A Novel Approach for Treating Cancer and Collagen-Associated Diseases by Using Anti-LOXL-2 Antibody (No. 1743)

Lead Researcher: Prof. Irit Sagi

Summary

Disruption to the Extra-Cellular Matrix (ECM) is associated with many pathological conditions, such as various cancer types and tissue fibrosis, and also correlates with high tumor malignancy. Therefore, controlling ECM composition and morphology is considered a potential treatment for cancer and other ECM-associated diseases, such as liver fibrosis.
Presently, there is no therapeutic agent which can manipulate ECM properties for such types of diseases, and therefore a pressing need exists for ECM-modulating agents for the treatment of collagen-associated pathologies.
The team led by Prof. Irit Sagi has developed a monoclonal antibody (mAb) which can be targeted against the enzyme lysyl-oxidase like 2 (LOXL-2). An enzyme known to be expressed in numerous cancer types, and has been shown to be associated with enhanced cancer progression and metastasis. Subsequently LOXL-2 inhibition is associated with reduced metastasis and improved clinical outcome, therefore this new anti-LOXL-2 mAb could provide a useful tool to treat cancer development, and possibly other ECM-related pathologies.

Applications

·         Inhibiting growth and development of various cancers, including triple negative breast cancer.
·         Possible treatment for other ECM-related pathologies, such as fibrosis.

Advantages


  •  Large scope – Can be used for a variety of malignancies and other collagen-associated diseases.

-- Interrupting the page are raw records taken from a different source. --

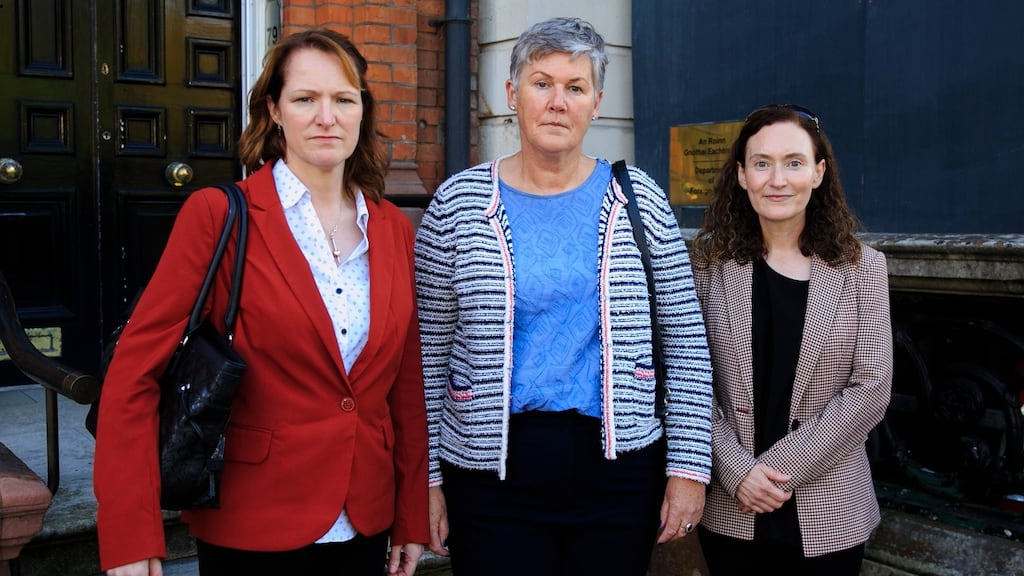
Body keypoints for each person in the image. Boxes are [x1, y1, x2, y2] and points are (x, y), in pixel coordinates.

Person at [93, 28, 429, 576]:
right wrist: (131, 535)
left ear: (361, 111)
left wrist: (411, 512)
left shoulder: (392, 230)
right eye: (305, 99)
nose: (327, 117)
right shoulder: (220, 215)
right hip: (253, 523)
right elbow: (134, 373)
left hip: (365, 516)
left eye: (344, 99)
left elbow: (404, 385)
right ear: (274, 110)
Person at [413, 17, 713, 576]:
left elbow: (686, 344)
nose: (558, 102)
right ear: (511, 94)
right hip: (488, 475)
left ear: (596, 102)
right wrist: (427, 481)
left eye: (575, 87)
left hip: (618, 472)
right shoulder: (456, 204)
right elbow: (428, 356)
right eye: (541, 82)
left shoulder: (639, 199)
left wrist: (689, 469)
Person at [689, 104, 893, 574]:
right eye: (761, 163)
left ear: (818, 173)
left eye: (794, 162)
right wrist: (739, 472)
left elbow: (871, 389)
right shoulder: (707, 267)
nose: (776, 179)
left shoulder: (863, 269)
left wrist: (780, 471)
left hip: (831, 507)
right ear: (741, 176)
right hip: (732, 507)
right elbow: (688, 379)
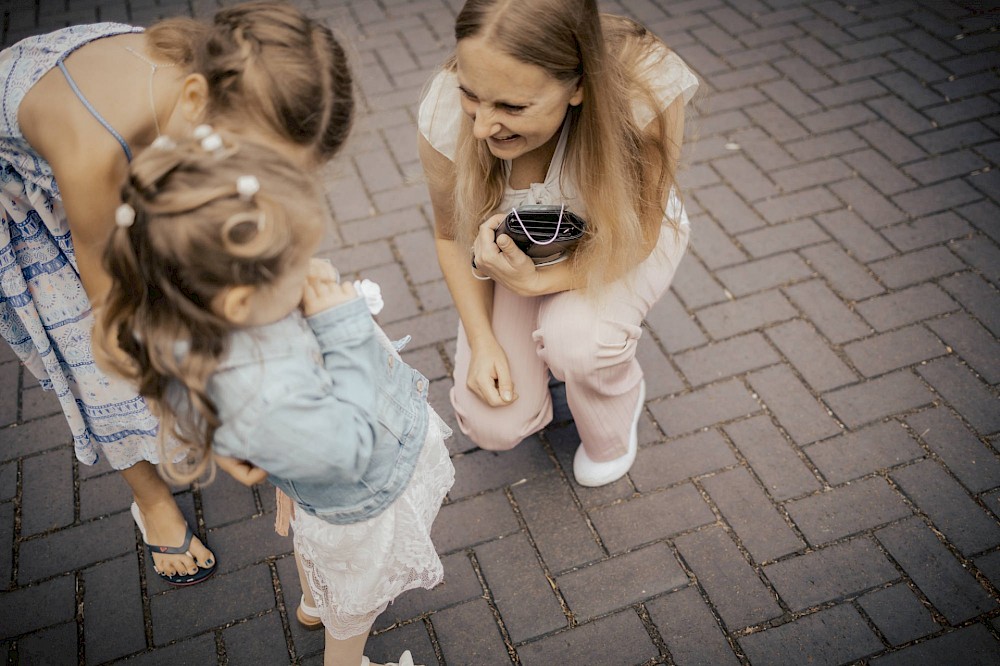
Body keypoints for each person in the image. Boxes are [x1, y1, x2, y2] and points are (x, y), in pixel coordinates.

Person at [0, 1, 353, 585]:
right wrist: (207, 422)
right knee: (98, 358)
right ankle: (151, 499)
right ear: (195, 100)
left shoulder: (217, 81)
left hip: (122, 138)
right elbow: (113, 321)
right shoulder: (93, 155)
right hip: (32, 189)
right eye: (254, 166)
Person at [95, 130, 454, 666]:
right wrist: (343, 328)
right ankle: (345, 657)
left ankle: (315, 599)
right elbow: (350, 446)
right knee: (356, 603)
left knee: (319, 554)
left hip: (324, 490)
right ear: (242, 299)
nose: (314, 266)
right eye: (298, 260)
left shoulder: (197, 322)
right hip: (362, 490)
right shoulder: (268, 388)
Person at [418, 0, 699, 487]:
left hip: (620, 239)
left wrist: (537, 285)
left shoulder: (643, 93)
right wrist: (484, 342)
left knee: (579, 342)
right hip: (523, 256)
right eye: (471, 94)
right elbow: (449, 235)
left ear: (579, 86)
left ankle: (614, 404)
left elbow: (640, 235)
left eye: (512, 106)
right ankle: (540, 351)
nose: (481, 127)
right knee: (493, 423)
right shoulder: (445, 111)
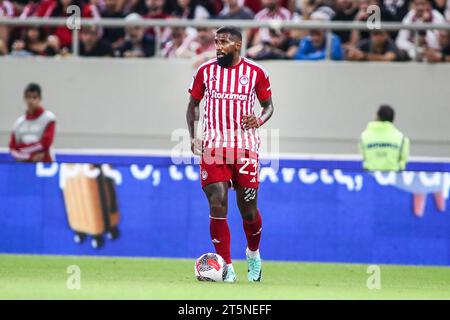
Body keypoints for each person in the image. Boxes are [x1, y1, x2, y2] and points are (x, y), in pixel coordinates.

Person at [186, 27, 274, 283]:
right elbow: (193, 105)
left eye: (224, 42)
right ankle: (226, 267)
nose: (219, 46)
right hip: (213, 148)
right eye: (216, 42)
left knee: (248, 210)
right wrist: (193, 135)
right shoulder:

  • Flexible – Can be used as a complementary treatment for conventional therapeutic methods
  • Technology's Essence

    The research group led by Prof. Irit Sagi from the Weizmann Institute of Science (WIS) has investigated tumor micro-environments, and developed an antibody against LOXL-2 one of the main inducers of collagen assembly. This anti-LOXL-2 antibody has enabled the Sagi group to inhibit the growth and proliferation of cancer cells both in vitro and in vivo.